Source records:
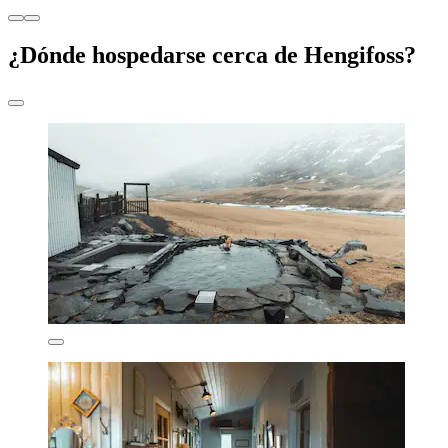
¿Dónde hospedarse cerca de Hengifoss?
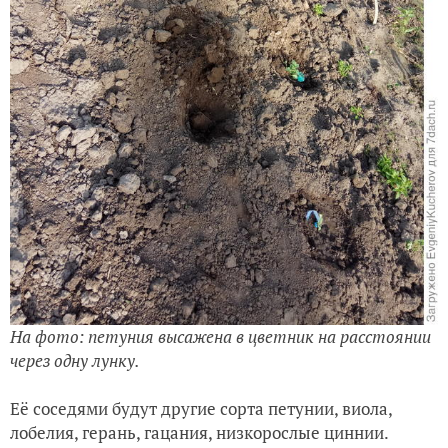
На фото: петуния высажена в цветник на расстоянии
через одну лунку.
Её соседями будут другие сорта петунии, виола,
лобелия, герань, гацания, низкорослые циннии.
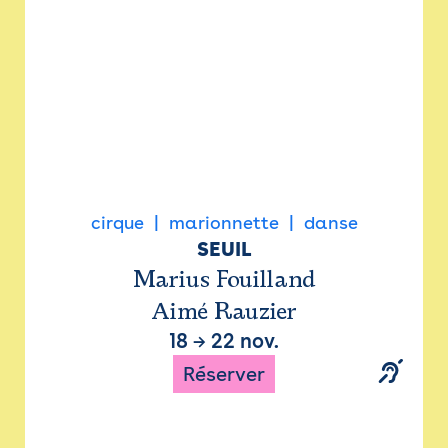
cirque
marionnette
danse
SEUIL
Marius Fouilland
Aimé Rauzier
18
→
22 nov.
Réserver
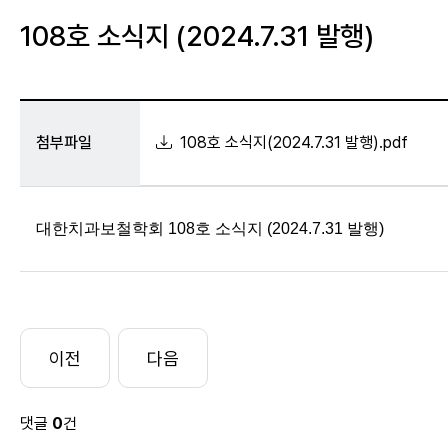
108호 소식지 (2024.7.31 발행)
첨부파일
108호 소식지(2024.7.31 발행).pdf
대한치과보철학회 108호 소식지 (2024.7.31 발행)
댓글
0
건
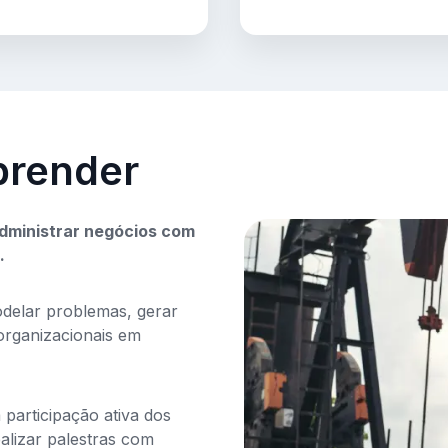
prender
administrar negócios
com
.
delar problemas, gerar
organizacionais em
 participação ativa dos
ealizar palestras com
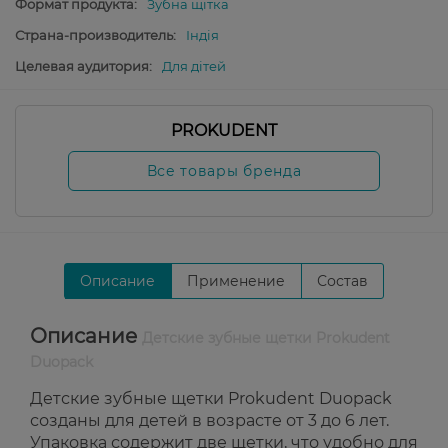
Формат продукта:
Зубна щітка
Страна-производитель:
Індія
Целевая аудитория:
Для дітей
PROKUDENT
Все товары бренда
Описание
Применение
Состав
Описание
Детские зубные щетки Prokudent
Duopack
Детские зубные щетки Prokudent Duopack
созданы для детей в возрасте от 3 до 6 лет.
Упаковка содержит две щетки, что удобно для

▸ **Assignment**: Transcribe the text of every record above line by line, without any changes. Omit the picture markers from your answer.

▸ **Reply**:
¿Dónde hospedarse cerca de Hengifoss?
На фото: петуния высажена в цветник на расстоянии
через одну лунку.
Её соседями будут другие сорта петунии, виола,
лобелия, герань, гацания, низкорослые циннии.
cirque
marionnette
danse
SEUIL
Marius Fouilland
Aimé Rauzier
18
→
22 nov.
Réserver
108호 소식지 (2024.7.31 발행)
첨부파일
108호 소식지(2024.7.31 발행).pdf
대한치과보철학회 108호 소식지 (2024.7.31 발행)
댓글
0
건
prender
administrar negócios
com
.
delar problemas, gerar
organizacionais em
 participação ativa dos
ealizar palestras com
Формат продукта:
Зубна щітка
Страна-производитель:
Індія
Целевая аудитория:
Для дітей
PROKUDENT
Все товары бренда
Описание
Применение
Состав
Описание
Детские зубные щетки Prokudent
Duopack
Детские зубные щетки Prokudent Duopack
созданы для детей в возрасте от 3 до 6 лет.
Упаковка содержит две щетки, что удобно для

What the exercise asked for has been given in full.